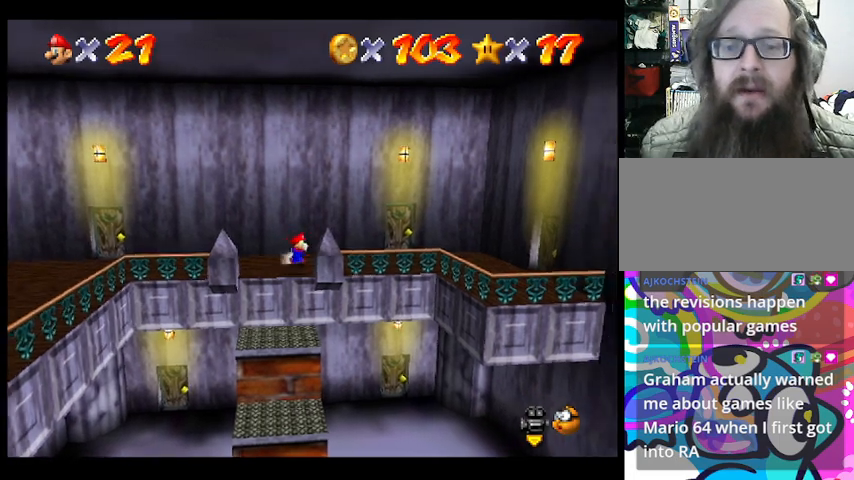
{"buttons": [], "left_stick": "right", "events": []}
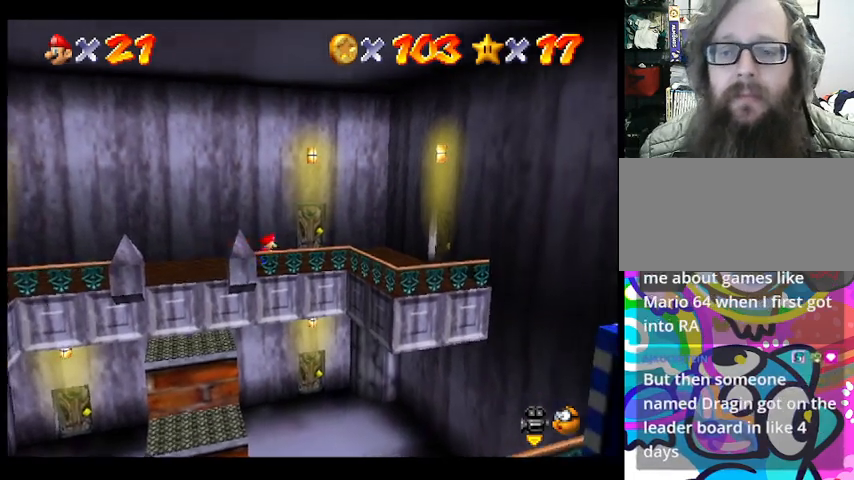
{"buttons": [], "left_stick": "down-right", "events": [[467, "left_stick", "down-right"]]}
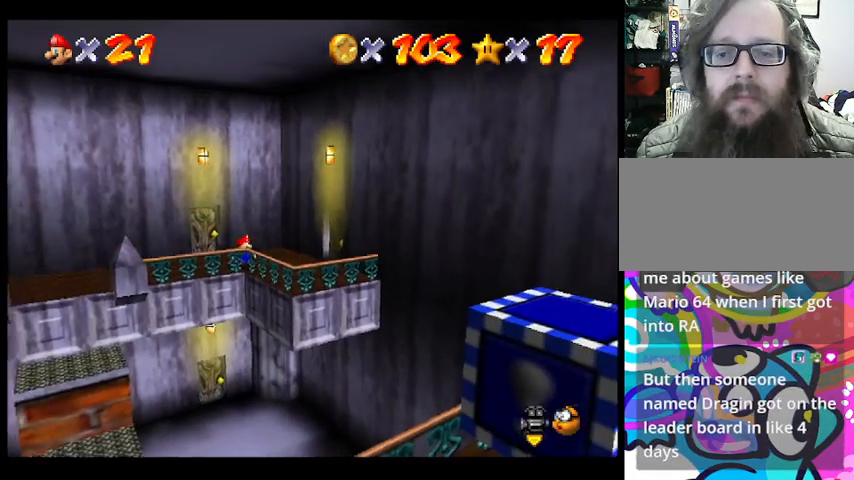
{"buttons": [], "left_stick": "center", "events": [[233, "left_stick", "center"]]}
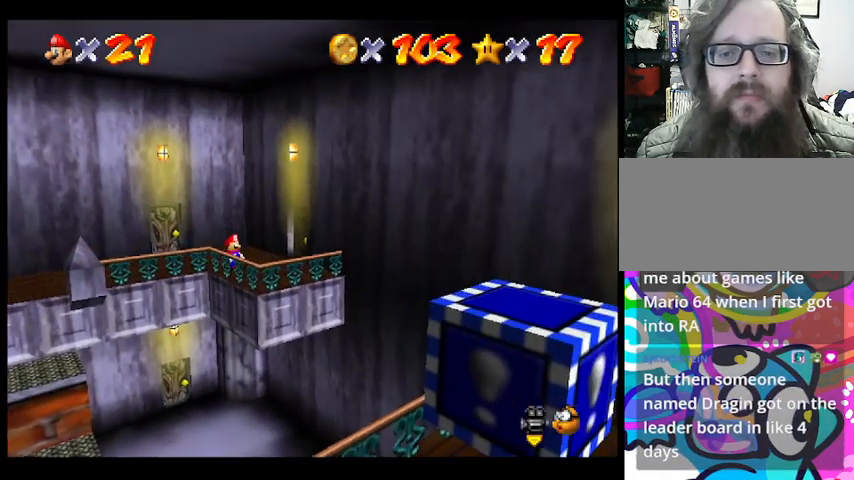
{"buttons": [], "left_stick": "center", "events": []}
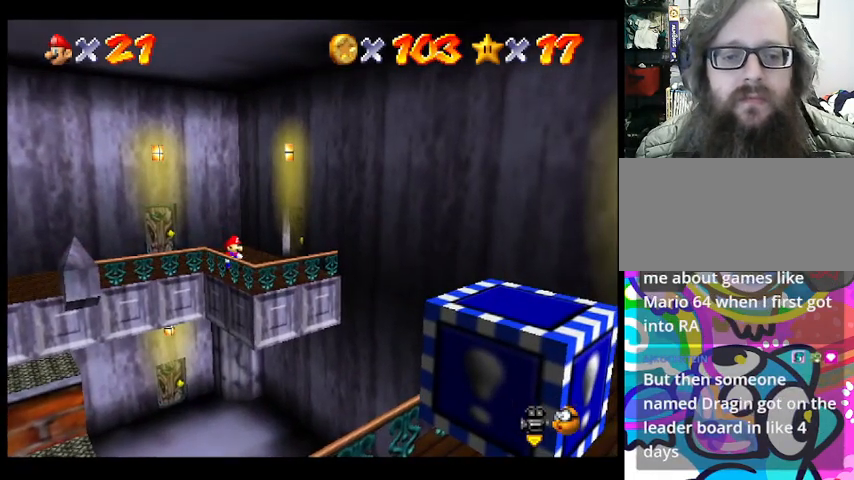
{"buttons": [], "left_stick": "center", "events": []}
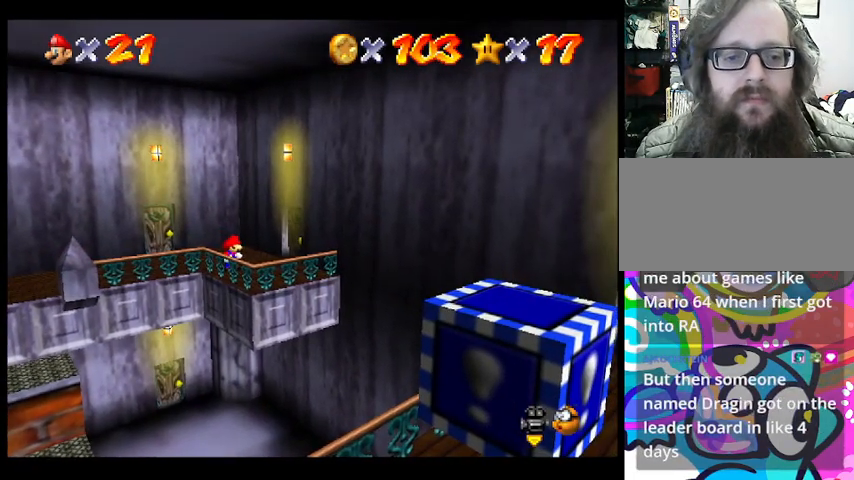
{"buttons": [], "left_stick": "down-right", "events": [[367, "left_stick", "down-right"]]}
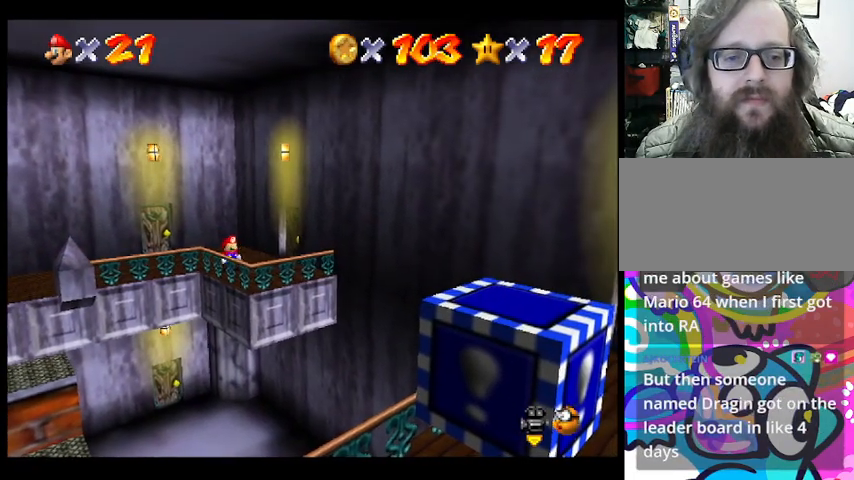
{"buttons": [], "left_stick": "center", "events": [[367, "left_stick", "center"]]}
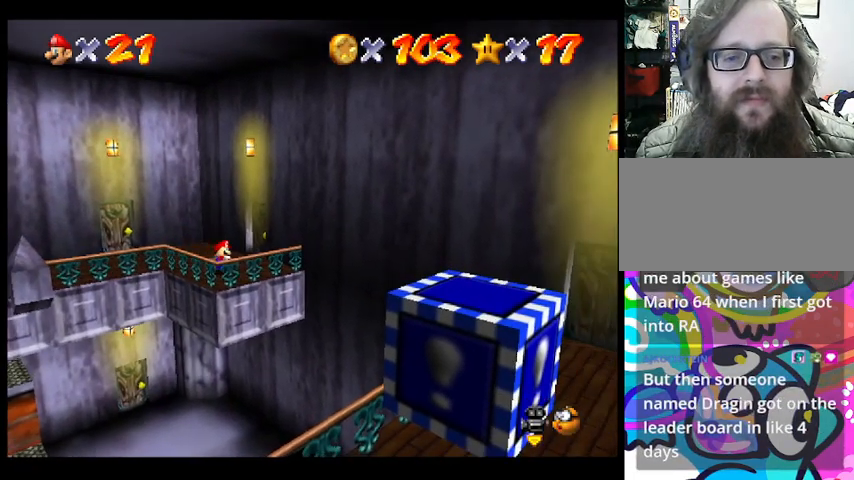
{"buttons": [], "left_stick": "center", "events": []}
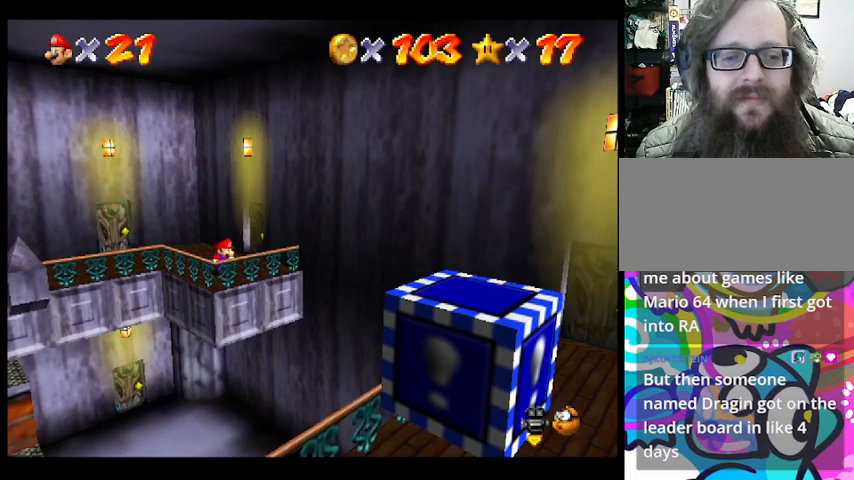
{"buttons": [], "left_stick": "center", "events": []}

________________________________________

### EXERCISE
Return every line of the listing above where "right" appears.

### COMPLETED EXERCISE
{"buttons": [], "left_stick": "right", "events": []}
{"buttons": [], "left_stick": "down-right", "events": [[467, "left_stick", "down-right"]]}
{"buttons": [], "left_stick": "down-right", "events": [[367, "left_stick", "down-right"]]}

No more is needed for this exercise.